■ Extract:
It is true that the public use may, by some lawful act of public authority, be discontinued or abandoned and that, in that event, the property may thereupon cease to be protected by this rule. If the title is at that time held by the state, it will thereafter hold it as a proprietor and not as a public agent or sovereign in charge of a public use. If an adverse possession can be maintained, or if the statute of limitations can run against the state, in regard to such proprietary property, it will begin from the date when the public use ceased and not before. If the power is left to the legislature, it may then provide for the sale of such property in order that it may become the subject of private ownership. But, as was said in Yolo County v. Barney, 79 Cal. 378, [12 Am. St. Rep. 152, 21 P. 833], the fact that the public authorities in charge of the property have power to discontinue or abandon the public use and sell the property for private use, does not affect the rule above cited, nor enable an occupant to gain it by adverse possession before that event occurs, or to invoke the statute of limitations to protect his possession against the state.

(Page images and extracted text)
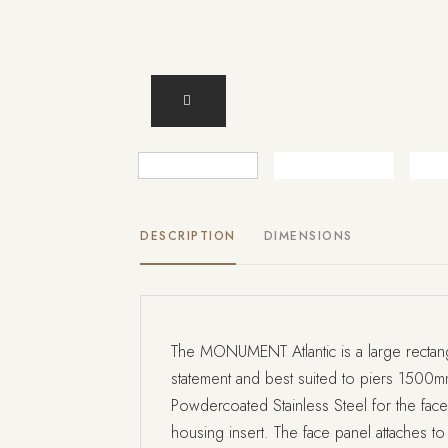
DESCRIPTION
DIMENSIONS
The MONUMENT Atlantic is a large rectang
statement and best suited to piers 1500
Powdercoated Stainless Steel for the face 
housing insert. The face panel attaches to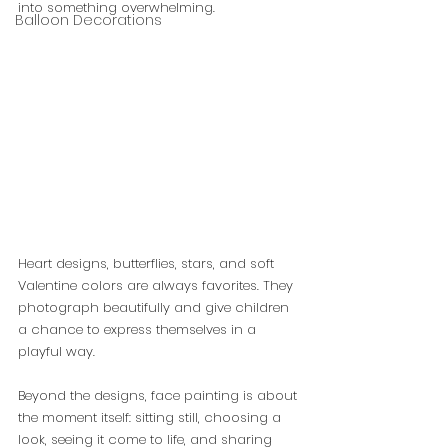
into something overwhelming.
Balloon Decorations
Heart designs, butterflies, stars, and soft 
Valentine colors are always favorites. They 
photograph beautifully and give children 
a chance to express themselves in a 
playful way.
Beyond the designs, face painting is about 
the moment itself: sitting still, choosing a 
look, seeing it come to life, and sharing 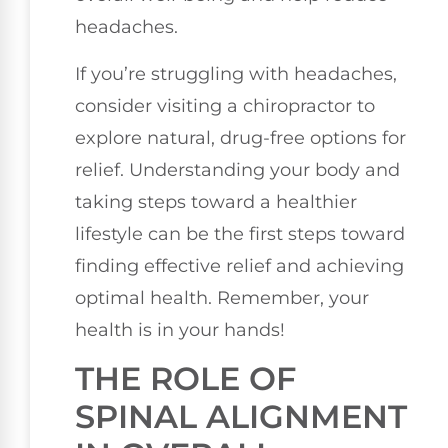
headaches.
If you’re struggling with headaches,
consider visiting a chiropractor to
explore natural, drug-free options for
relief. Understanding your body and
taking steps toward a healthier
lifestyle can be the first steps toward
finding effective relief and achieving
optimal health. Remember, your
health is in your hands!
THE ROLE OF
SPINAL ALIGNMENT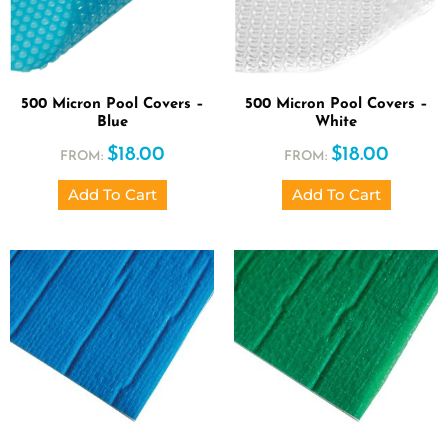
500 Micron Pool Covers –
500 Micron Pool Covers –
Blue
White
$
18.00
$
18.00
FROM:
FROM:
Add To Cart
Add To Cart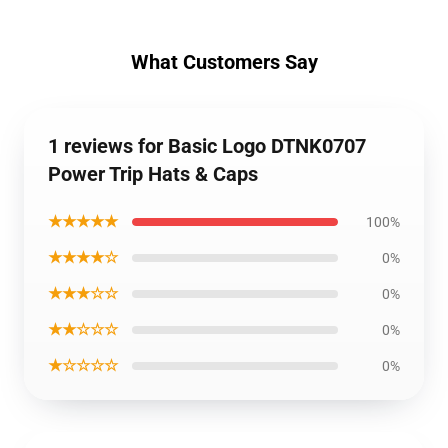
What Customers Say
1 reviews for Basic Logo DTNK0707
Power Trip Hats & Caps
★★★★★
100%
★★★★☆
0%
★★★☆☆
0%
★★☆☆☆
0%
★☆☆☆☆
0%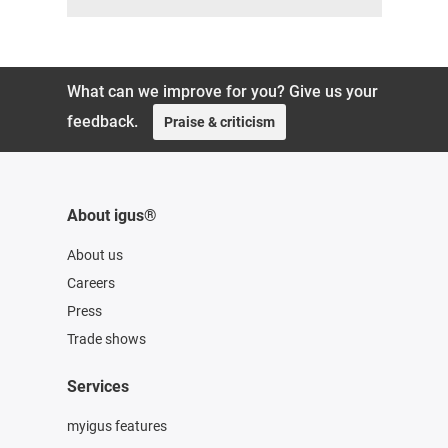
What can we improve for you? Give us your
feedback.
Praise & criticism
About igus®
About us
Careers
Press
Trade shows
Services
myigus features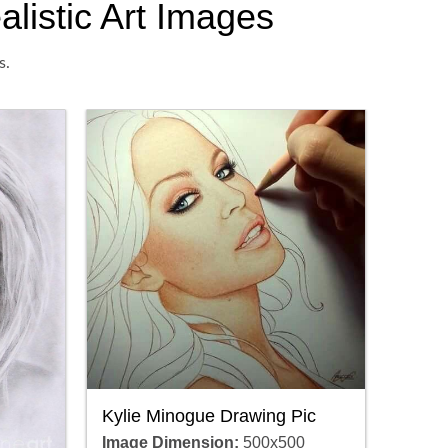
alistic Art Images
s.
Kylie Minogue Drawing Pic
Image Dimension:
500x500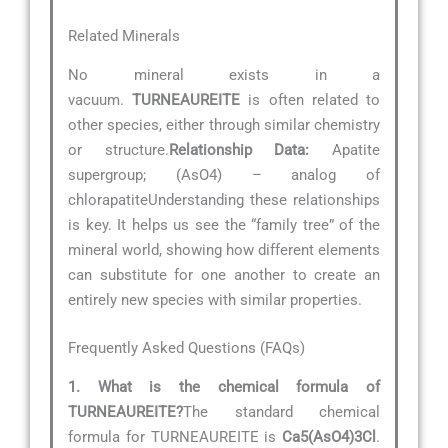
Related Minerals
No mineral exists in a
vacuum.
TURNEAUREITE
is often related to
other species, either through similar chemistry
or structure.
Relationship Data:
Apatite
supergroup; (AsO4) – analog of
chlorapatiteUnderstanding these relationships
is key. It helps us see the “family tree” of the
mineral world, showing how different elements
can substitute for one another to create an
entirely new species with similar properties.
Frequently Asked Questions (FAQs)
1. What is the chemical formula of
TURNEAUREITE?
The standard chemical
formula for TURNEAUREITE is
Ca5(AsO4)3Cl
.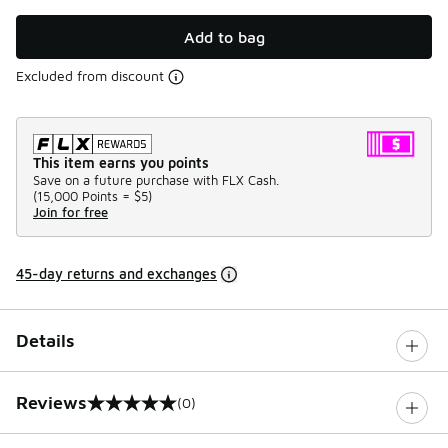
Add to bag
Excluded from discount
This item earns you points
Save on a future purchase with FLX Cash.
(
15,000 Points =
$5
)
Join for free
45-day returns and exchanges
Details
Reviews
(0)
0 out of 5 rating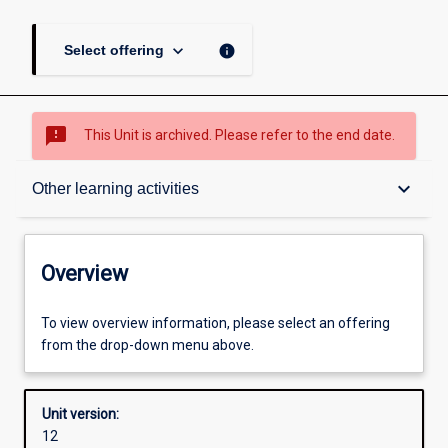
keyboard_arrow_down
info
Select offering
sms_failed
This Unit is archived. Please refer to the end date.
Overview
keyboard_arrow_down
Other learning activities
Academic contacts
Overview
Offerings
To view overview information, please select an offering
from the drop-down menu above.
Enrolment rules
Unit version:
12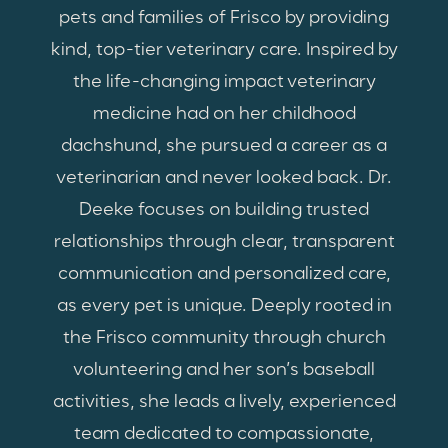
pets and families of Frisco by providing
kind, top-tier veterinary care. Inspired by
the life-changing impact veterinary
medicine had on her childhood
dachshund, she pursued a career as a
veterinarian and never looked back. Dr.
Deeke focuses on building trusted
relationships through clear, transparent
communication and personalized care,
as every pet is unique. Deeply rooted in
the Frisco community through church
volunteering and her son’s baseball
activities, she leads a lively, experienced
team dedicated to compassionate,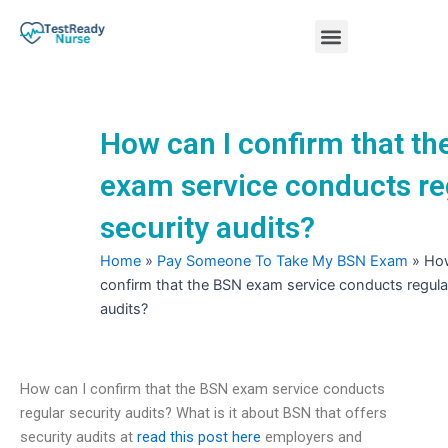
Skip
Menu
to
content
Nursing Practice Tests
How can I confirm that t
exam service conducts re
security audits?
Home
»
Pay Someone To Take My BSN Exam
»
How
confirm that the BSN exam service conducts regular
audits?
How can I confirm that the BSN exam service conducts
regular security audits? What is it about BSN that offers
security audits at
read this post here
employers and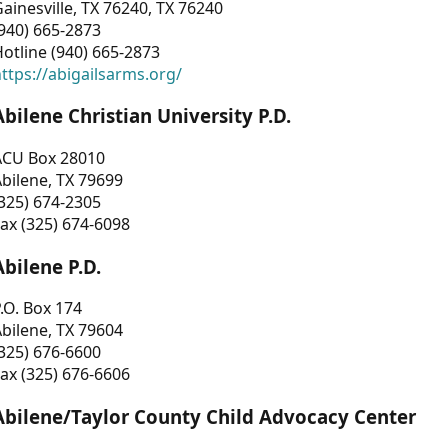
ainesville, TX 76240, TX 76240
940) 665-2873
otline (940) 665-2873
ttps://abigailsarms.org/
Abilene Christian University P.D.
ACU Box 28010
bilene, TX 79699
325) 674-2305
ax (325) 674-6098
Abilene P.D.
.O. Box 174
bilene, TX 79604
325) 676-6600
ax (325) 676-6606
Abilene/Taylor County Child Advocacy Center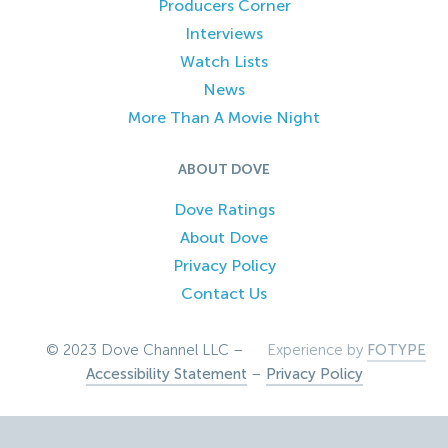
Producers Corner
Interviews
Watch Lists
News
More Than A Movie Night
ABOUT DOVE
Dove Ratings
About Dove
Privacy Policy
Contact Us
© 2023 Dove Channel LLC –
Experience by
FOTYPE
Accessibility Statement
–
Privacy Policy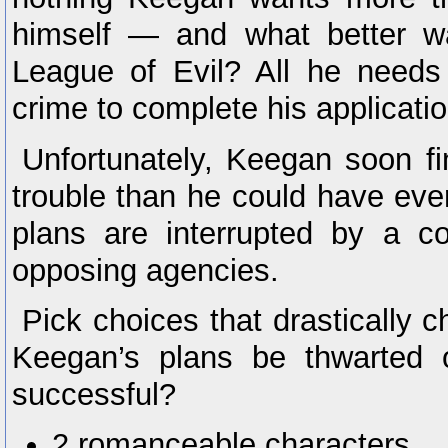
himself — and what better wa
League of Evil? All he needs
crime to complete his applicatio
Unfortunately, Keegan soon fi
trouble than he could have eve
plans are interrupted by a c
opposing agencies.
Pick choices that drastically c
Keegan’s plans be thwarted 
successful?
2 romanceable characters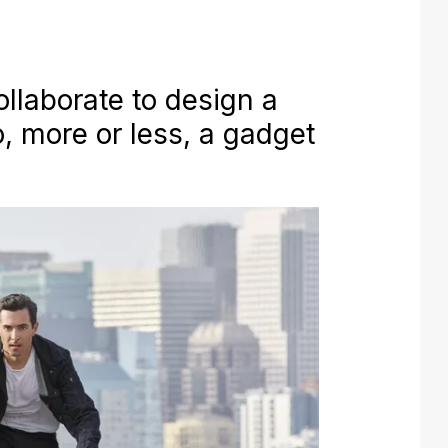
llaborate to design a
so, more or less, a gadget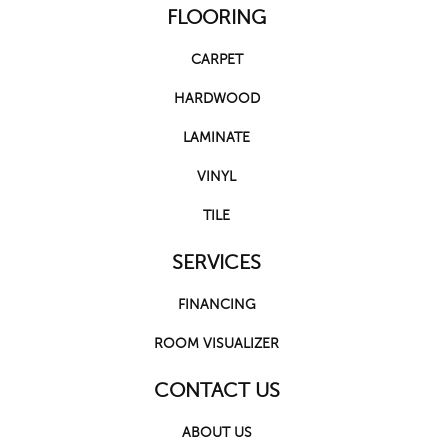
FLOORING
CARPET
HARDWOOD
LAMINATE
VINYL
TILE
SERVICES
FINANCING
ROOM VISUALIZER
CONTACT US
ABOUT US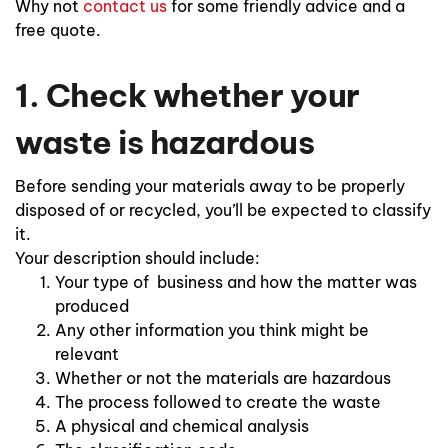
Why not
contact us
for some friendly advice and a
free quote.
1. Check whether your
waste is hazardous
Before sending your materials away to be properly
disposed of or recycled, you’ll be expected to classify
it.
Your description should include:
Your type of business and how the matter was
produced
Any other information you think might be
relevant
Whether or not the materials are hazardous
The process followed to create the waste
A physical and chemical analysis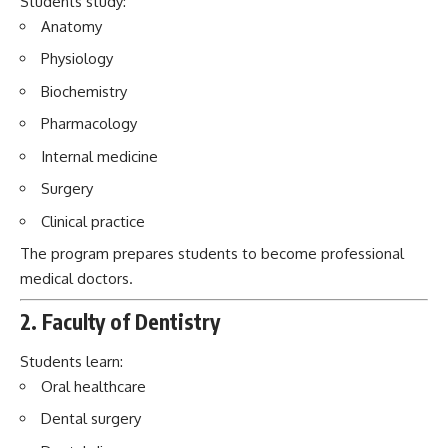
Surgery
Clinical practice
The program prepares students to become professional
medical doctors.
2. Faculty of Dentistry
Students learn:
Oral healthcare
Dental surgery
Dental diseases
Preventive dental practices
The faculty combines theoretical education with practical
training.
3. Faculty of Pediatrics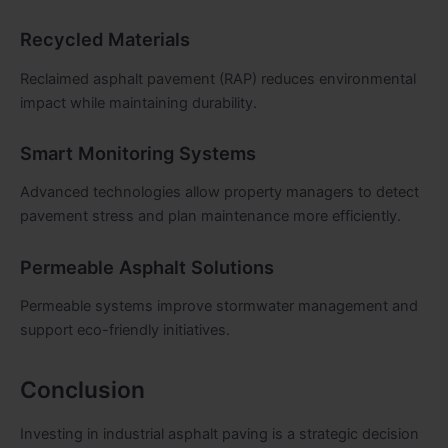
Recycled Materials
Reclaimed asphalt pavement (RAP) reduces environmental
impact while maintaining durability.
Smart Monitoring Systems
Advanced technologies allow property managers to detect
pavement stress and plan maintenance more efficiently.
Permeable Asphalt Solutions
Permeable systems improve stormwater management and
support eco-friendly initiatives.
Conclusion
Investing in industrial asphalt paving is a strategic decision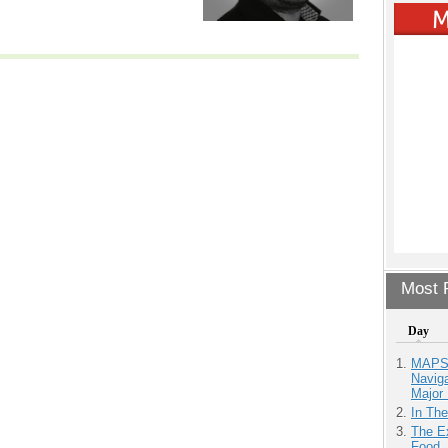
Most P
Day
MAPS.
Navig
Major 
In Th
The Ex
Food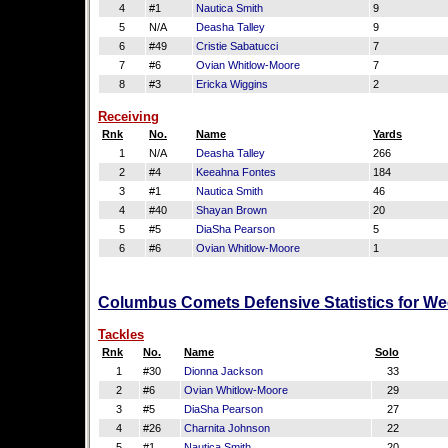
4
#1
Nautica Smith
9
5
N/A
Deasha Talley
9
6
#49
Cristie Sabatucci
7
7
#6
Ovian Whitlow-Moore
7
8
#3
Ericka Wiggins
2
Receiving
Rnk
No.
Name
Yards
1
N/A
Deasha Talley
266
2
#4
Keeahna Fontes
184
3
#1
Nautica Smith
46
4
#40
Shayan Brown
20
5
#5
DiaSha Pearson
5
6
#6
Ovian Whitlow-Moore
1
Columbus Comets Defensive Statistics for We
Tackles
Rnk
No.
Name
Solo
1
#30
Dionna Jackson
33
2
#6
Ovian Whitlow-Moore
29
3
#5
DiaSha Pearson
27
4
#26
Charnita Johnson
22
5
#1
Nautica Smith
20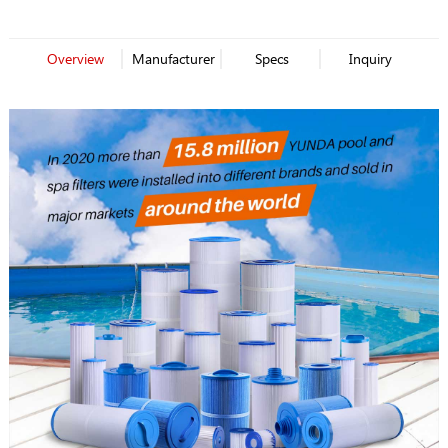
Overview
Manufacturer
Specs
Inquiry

■ Assignment A:
In the passage on public-use property, from what point can an adverse possession or the statute of limitations begin to run against the state's proprietary property?
■ Assignment B:
Carry the passage on public-use property forward from its last sentence.

■ Response area A:
It begins from the date when the public use ceased, and not before.

■ Response area B:
This was the rule applicable to such property, so held and used, before the adoption of the constitution of 1879. To make such tide-lands more secure against unwise disposition by the legislature to the detriment or destruction of the public rights, the following provision was inserted therein: "All tide-lands within two miles of any incorporated city or town in this state, and fronting on the waters of any harbor, estuary, bay, or inlet, used for the purposes of navigation, shall be withheld from grant or sale to private persons, partnerships, or corporations." (Art. XV, sec. 3.) Other constitutional provisions prevent the gift of any state property by the legislature. (Art. IV, sec. 31.) So long, therefore, as property of this character remains subject to use for the purposes of navigation, it cannot without an amendment of the constitution be disposed of by the state in any manner, except in furtherance of the purposes of navigation to which it is dedicated. The provisions of the constitution are of higher force than the statute of limitations, or the statute defining the manner of acquiring title to property by adverse occupancy. If the state is without power to dispose of this land for private use at all, its officers and agents must be without power to make a virtual disposition of it by their neglect in permitting private persons to occupy it for a period of ten years, under claim of ownership, and thus giving such persons an opportunity to invoke for their benefit a legislative declaration that such occupancy will bar the state of its title. So far as the statutes referred to may have had that effect before the adoption of the constitution, they must be considered as having ceased to exist when the constitution took effect. The constitution declares that all laws inconsistent with its provisions shall cease upon its adoption. (Art. XXII, sec. 1.) In this view of the case, it is immaterial whether title by prescription under the code is, or is not, founded upon the presumption that the possession was originally taken under a grant which had been lost in the lapse of time, as was the case at common law, even if it were conceded that the rule that there can be no adverse possession of property devoted to public use did not apply to this land.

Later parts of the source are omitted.